Я поднялся и полез в свои старые тетради. Нашёл я его в первой, в июльских записях, и запись была короткая.
«Рогов Ф. Кашель редкий, сухой. Худ. Жалоб не имеет. Наблюдать».
И всё.
Я записал его в июле из-за кашля. Кашель я услышал, потому что искал кашель, я тогда две недели только и делал, что слушал грудные клетки. А нога у него была под сапогом, и в сапог я ему не заглянул. А после были известь, крысы, Завалишин, Ермаков, комиссия, выход, шторм, Копенгаген, оспа, Портсмут, Лобанов, Черкасов, Мэри, трубка. И я про него забыл на два месяца.

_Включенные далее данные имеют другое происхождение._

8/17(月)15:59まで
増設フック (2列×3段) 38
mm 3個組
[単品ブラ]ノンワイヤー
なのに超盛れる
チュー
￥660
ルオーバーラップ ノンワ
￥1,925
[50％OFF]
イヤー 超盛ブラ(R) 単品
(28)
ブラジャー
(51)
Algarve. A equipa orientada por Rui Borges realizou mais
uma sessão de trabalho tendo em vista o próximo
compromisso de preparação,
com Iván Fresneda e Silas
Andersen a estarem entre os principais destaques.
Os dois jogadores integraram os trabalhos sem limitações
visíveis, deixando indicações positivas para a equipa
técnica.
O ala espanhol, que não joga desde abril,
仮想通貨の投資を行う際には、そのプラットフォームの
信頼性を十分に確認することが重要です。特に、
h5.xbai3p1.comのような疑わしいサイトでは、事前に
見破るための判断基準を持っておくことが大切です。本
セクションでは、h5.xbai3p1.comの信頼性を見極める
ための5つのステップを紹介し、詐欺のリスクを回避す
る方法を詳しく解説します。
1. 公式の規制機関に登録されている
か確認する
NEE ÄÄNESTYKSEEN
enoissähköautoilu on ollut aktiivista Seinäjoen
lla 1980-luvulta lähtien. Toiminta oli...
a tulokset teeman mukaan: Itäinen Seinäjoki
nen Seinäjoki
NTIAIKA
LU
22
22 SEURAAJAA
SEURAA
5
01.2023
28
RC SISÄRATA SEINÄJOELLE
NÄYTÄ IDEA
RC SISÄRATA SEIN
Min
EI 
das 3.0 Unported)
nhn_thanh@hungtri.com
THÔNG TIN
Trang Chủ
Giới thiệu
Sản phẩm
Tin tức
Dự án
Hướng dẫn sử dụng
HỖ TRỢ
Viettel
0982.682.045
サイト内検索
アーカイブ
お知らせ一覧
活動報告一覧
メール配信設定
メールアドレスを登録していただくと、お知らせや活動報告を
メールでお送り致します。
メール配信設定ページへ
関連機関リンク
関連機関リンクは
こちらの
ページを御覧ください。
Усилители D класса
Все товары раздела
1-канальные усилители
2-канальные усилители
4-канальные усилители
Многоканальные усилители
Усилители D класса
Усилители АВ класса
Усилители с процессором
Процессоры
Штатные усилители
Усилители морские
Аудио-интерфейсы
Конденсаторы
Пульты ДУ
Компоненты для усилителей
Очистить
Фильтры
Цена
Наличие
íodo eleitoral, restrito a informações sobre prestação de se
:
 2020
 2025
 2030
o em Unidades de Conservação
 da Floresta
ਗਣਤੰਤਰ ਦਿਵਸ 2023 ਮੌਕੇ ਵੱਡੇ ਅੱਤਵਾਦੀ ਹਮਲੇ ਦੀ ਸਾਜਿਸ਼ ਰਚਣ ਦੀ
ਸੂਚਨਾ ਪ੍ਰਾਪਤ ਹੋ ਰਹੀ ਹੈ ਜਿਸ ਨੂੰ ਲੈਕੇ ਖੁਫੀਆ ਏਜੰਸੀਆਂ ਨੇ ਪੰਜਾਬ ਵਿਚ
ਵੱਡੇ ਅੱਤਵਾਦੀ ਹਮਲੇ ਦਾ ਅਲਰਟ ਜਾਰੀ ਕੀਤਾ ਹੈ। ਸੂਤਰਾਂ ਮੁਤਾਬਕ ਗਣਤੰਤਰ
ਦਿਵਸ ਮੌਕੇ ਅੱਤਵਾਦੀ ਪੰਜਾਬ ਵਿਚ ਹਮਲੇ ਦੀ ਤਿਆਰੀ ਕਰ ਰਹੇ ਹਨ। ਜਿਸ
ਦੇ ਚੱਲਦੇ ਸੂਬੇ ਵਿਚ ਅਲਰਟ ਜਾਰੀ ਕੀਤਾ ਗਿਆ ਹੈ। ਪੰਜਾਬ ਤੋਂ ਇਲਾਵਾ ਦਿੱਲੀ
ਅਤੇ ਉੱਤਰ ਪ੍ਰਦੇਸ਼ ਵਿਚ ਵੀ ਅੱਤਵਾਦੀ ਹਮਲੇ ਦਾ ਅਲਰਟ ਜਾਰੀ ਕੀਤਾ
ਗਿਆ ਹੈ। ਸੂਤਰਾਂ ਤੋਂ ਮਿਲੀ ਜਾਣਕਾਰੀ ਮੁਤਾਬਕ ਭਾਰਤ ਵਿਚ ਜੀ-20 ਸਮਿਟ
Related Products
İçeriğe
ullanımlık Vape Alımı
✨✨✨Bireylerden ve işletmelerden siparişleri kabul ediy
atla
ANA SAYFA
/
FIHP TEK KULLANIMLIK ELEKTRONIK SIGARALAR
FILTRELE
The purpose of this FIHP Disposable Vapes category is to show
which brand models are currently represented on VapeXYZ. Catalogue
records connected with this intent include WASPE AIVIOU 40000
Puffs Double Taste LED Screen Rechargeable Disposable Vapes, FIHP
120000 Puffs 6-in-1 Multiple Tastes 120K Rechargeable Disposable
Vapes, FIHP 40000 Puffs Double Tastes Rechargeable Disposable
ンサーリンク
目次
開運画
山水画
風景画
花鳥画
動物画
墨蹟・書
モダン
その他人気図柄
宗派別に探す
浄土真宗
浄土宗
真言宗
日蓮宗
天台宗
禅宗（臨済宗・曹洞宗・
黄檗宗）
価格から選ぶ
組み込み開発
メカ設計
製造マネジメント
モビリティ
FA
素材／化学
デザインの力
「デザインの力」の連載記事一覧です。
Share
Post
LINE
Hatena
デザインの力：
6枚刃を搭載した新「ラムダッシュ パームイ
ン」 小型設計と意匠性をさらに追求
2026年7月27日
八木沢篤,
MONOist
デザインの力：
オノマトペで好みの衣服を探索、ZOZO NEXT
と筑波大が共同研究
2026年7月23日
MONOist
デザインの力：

Я схватил фонарь и пошёл искать его немедля. Всю дорогу до жилой палубы я думал одну и ту же мысль. Он жив или нет?
Ежели он умер восемь дней назад, я бы знал. У нас на корабле сто двадцать девять человек, и смерть тут не спрячешь, и я бы его хоронил своими руками. Стало быть, он жив, и надо понять отчего.
Нашёл я его на жилой палубе, в его артели. Он не спал.
Сидел на рундуке, привалившись к переборке, и сидел так, как сидят люди, которым лежать неудобно.
— Рогов.
Он поднял голову.
— Вашбродь?
— Идём в лазарет.
— Дык я…
— Идём, — сказал я.
Он встал и пошёл, и тут я увидел первое. Он хромал.
Не сильно, и не так, чтобы бросалось в глаза. Он ступал на правую ногу осторожно и берёг её, и делал это привычно, будто давно. Мы дошли до лазарета, и я велел ему сесть и разуться.
— Зачем?
— Затем, что я велел.
Он снимал сапог долго и морщась, и, когда снял, я всё понял. Запах я почуял раньше, чем увидел.
Нога у него была обмотана тряпкой, и тряпка присохла. Я велел принести тёплой воды и отмачивал минут десять, и он всё это время сидел молча и глядел в сторону. А потом я снял тряпку.
На правой голени, снаружи, была рана. Не свежая. Старая, застарелая, размером с пятак, с подрытыми краями и с грязно-серым дном.